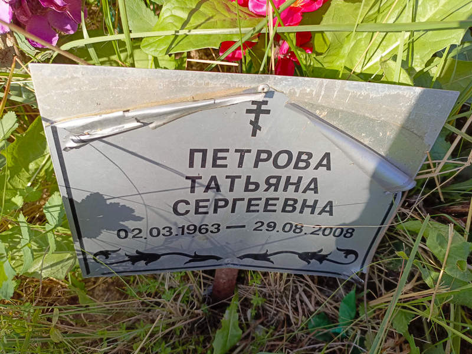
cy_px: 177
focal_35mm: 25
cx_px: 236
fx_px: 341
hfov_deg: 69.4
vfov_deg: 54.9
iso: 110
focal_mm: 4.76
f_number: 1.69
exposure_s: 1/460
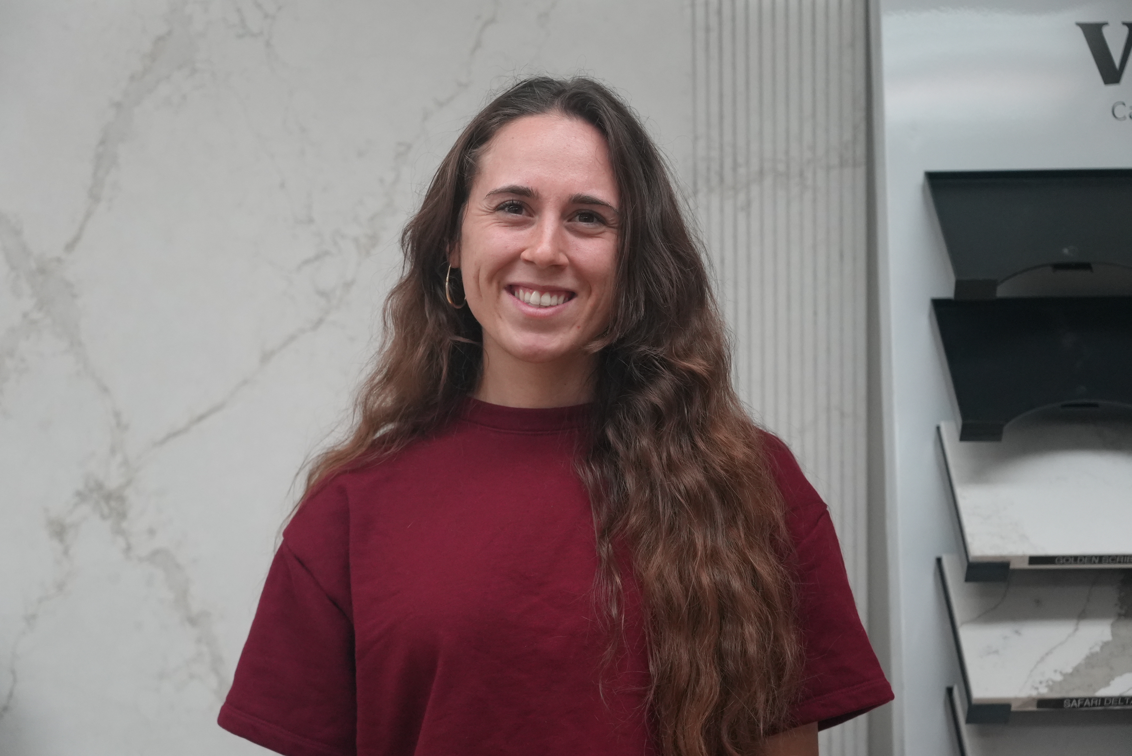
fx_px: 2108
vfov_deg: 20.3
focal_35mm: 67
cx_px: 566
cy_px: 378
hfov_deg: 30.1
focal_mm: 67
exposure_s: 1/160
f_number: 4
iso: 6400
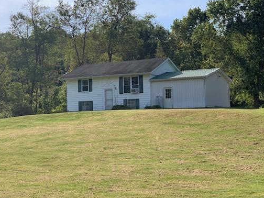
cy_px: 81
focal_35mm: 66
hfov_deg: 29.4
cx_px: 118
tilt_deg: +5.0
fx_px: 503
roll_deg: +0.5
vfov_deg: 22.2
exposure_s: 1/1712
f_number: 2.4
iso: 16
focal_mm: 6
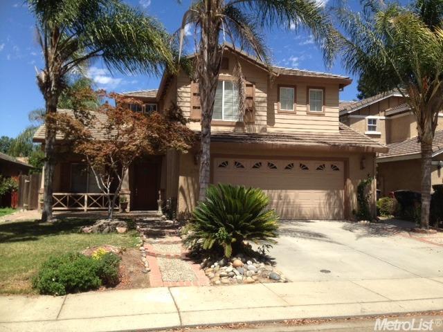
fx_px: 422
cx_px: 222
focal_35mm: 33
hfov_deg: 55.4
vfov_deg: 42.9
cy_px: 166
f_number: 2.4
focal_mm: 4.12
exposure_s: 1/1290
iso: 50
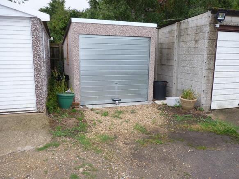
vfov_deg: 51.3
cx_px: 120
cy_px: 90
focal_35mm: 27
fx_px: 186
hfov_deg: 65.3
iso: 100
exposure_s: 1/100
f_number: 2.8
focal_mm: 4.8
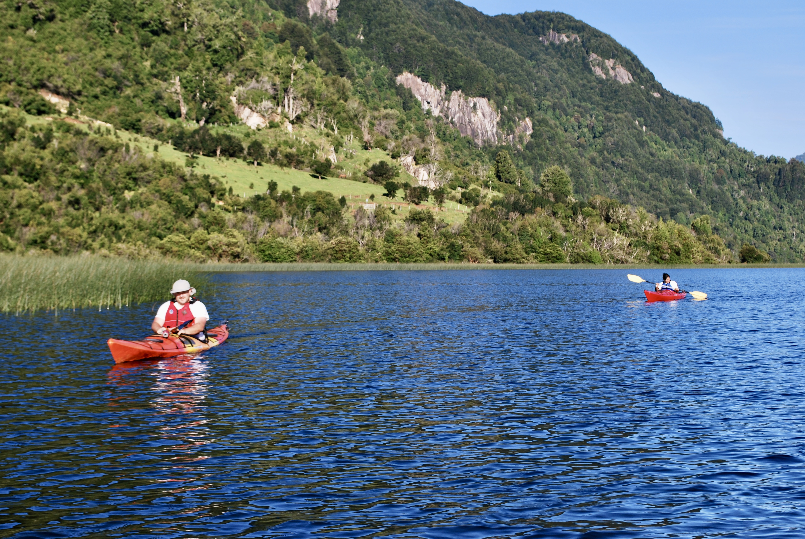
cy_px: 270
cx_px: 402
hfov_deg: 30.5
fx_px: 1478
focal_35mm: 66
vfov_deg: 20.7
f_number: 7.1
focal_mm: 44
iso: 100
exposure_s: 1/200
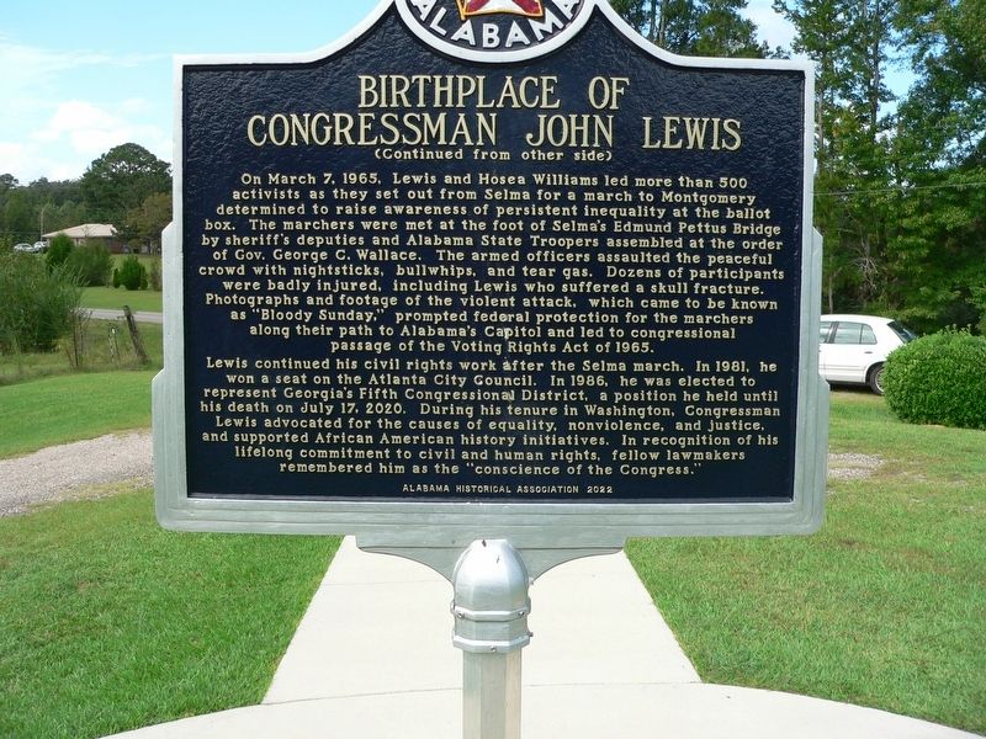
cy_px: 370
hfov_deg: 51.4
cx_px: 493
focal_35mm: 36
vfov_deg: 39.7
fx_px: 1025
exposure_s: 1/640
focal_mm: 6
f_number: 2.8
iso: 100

++++++

• Aim of the task:
The listing above must be given again exactly, minus its pictures.

• Problem solution:
cy_px: 177
focal_35mm: 25
cx_px: 236
fx_px: 341
hfov_deg: 69.4
vfov_deg: 54.9
iso: 110
focal_mm: 4.76
f_number: 1.69
exposure_s: 1/460
fx_px: 2108
vfov_deg: 20.3
focal_35mm: 67
cx_px: 566
cy_px: 378
hfov_deg: 30.1
focal_mm: 67
exposure_s: 1/160
f_number: 4
iso: 6400
cy_px: 81
focal_35mm: 66
hfov_deg: 29.4
cx_px: 118
tilt_deg: +5.0
fx_px: 503
roll_deg: +0.5
vfov_deg: 22.2
exposure_s: 1/1712
f_number: 2.4
iso: 16
focal_mm: 6
fx_px: 422
cx_px: 222
focal_35mm: 33
hfov_deg: 55.4
vfov_deg: 42.9
cy_px: 166
f_number: 2.4
focal_mm: 4.12
exposure_s: 1/1290
iso: 50
vfov_deg: 51.3
cx_px: 120
cy_px: 90
focal_35mm: 27
fx_px: 186
hfov_deg: 65.3
iso: 100
exposure_s: 1/100
f_number: 2.8
focal_mm: 4.8
cy_px: 270
cx_px: 402
hfov_deg: 30.5
fx_px: 1478
focal_35mm: 66
vfov_deg: 20.7
f_number: 7.1
focal_mm: 44
iso: 100
exposure_s: 1/200
cy_px: 370
hfov_deg: 51.4
cx_px: 493
focal_35mm: 36
vfov_deg: 39.7
fx_px: 1025
exposure_s: 1/640
focal_mm: 6
f_number: 2.8
iso: 100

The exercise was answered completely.